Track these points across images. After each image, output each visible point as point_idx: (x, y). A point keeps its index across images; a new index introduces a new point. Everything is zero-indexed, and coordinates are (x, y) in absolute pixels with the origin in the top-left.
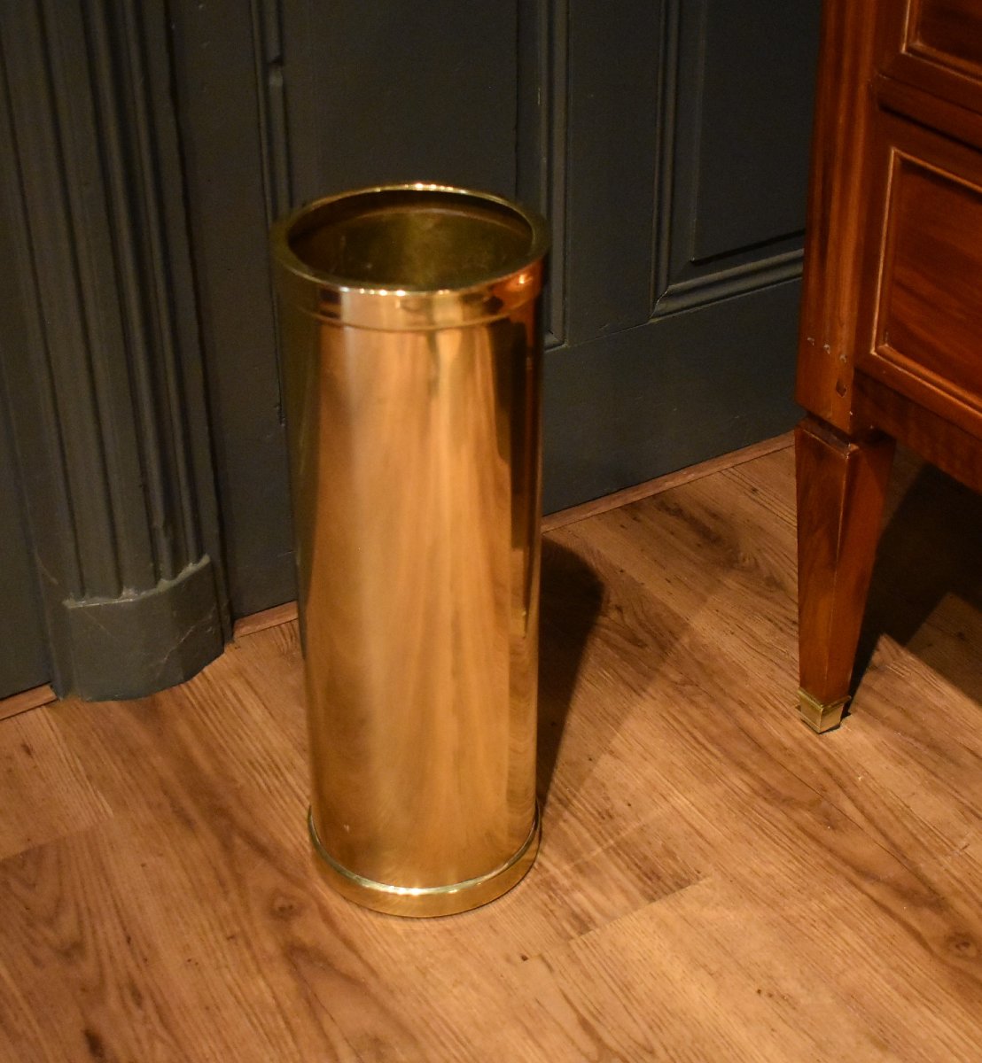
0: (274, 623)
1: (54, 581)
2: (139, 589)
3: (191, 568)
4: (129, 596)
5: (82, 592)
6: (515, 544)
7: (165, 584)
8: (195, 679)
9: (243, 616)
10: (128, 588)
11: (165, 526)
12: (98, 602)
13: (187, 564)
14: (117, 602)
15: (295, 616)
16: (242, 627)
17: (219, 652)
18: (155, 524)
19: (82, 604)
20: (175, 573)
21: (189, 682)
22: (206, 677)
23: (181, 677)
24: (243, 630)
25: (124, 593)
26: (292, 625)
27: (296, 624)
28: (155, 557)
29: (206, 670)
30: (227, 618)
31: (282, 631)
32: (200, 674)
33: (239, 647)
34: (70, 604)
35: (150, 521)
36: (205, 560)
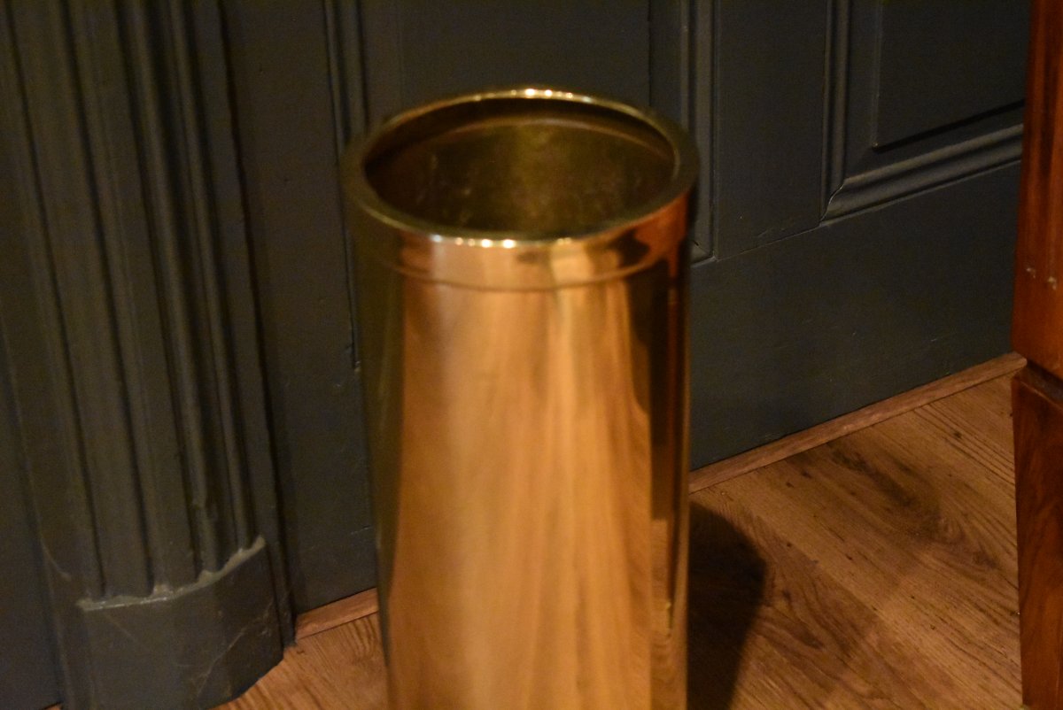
0: (348, 618)
1: (66, 576)
2: (175, 584)
3: (241, 555)
4: (163, 593)
5: (102, 589)
6: (656, 513)
7: (208, 577)
8: (247, 694)
9: (309, 609)
10: (161, 582)
11: (208, 504)
12: (123, 602)
13: (236, 550)
14: (146, 601)
15: (373, 608)
16: (307, 624)
17: (277, 659)
18: (195, 502)
19: (102, 605)
20: (221, 562)
21: (239, 699)
22: (260, 692)
23: (228, 693)
24: (308, 628)
25: (156, 590)
26: (370, 622)
27: (375, 619)
28: (195, 543)
29: (261, 683)
30: (287, 615)
31: (357, 628)
32: (252, 689)
33: (303, 652)
34: (87, 605)
35: (188, 498)
36: (259, 544)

————————

Trabalho solicitado: Transforme todas as linhas dos registros acima em uma tabela Markdown com as colunas Nº e Conteúdo, com o número de cada linha e o texto dela, sem as linhas em branco. Deixe as imagens de fora da resposta.

Resultado da tarefa:
| Nº | Conteúdo |
|---|---|
| 1 | Track these points across images. After each image, output each visible point as point_idx: (x, y). A point keeps its index across images; a new index introduces a new point. Everything is zero-indexed, and coordinates are (x, y) in absolute pixels with the origin in the top-left. |
| 2 | 0: (274, 623) |
| 3 | 1: (54, 581) |
| 4 | 2: (139, 589) |
| 5 | 3: (191, 568) |
| 6 | 4: (129, 596) |
| 7 | 5: (82, 592) |
| 8 | 6: (515, 544) |
| 9 | 7: (165, 584) |
| 10 | 8: (195, 679) |
| 11 | 9: (243, 616) |
| 12 | 10: (128, 588) |
| 13 | 11: (165, 526) |
| 14 | 12: (98, 602) |
| 15 | 13: (187, 564) |
| 16 | 14: (117, 602) |
| 17 | 15: (295, 616) |
| 18 | 16: (242, 627) |
| 19 | 17: (219, 652) |
| 20 | 18: (155, 524) |
| 21 | 19: (82, 604) |
| 22 | 20: (175, 573) |
| 23 | 21: (189, 682) |
| 24 | 22: (206, 677) |
| 25 | 23: (181, 677) |
| 26 | 24: (243, 630) |
| 27 | 25: (124, 593) |
| 28 | 26: (292, 625) |
| 29 | 27: (296, 624) |
| 30 | 28: (155, 557) |
| 31 | 29: (206, 670) |
| 32 | 30: (227, 618) |
| 33 | 31: (282, 631) |
| 34 | 32: (200, 674) |
| 35 | 33: (239, 647) |
| 36 | 34: (70, 604) |
| 37 | 35: (150, 521) |
| 38 | 36: (205, 560) |
| 39 | 0: (348, 618) |
| 40 | 1: (66, 576) |
| 41 | 2: (175, 584) |
| 42 | 3: (241, 555) |
| 43 | 4: (163, 593) |
| 44 | 5: (102, 589) |
| 45 | 6: (656, 513) |
| 46 | 7: (208, 577) |
| 47 | 8: (247, 694) |
| 48 | 9: (309, 609) |
| 49 | 10: (161, 582) |
| 50 | 11: (208, 504) |
| 51 | 12: (123, 602) |
| 52 | 13: (236, 550) |
| 53 | 14: (146, 601) |
| 54 | 15: (373, 608) |
| 55 | 16: (307, 624) |
| 56 | 17: (277, 659) |
| 57 | 18: (195, 502) |
| 58 | 19: (102, 605) |
| 59 | 20: (221, 562) |
| 60 | 21: (239, 699) |
| 61 | 22: (260, 692) |
| 62 | 23: (228, 693) |
| 63 | 24: (308, 628) |
| 64 | 25: (156, 590) |
| 65 | 26: (370, 622) |
| 66 | 27: (375, 619) |
| 67 | 28: (195, 543) |
| 68 | 29: (261, 683) |
| 69 | 30: (287, 615) |
| 70 | 31: (357, 628) |
| 71 | 32: (252, 689) |
| 72 | 33: (303, 652) |
| 73 | 34: (87, 605) |
| 74 | 35: (188, 498) |
| 75 | 36: (259, 544) |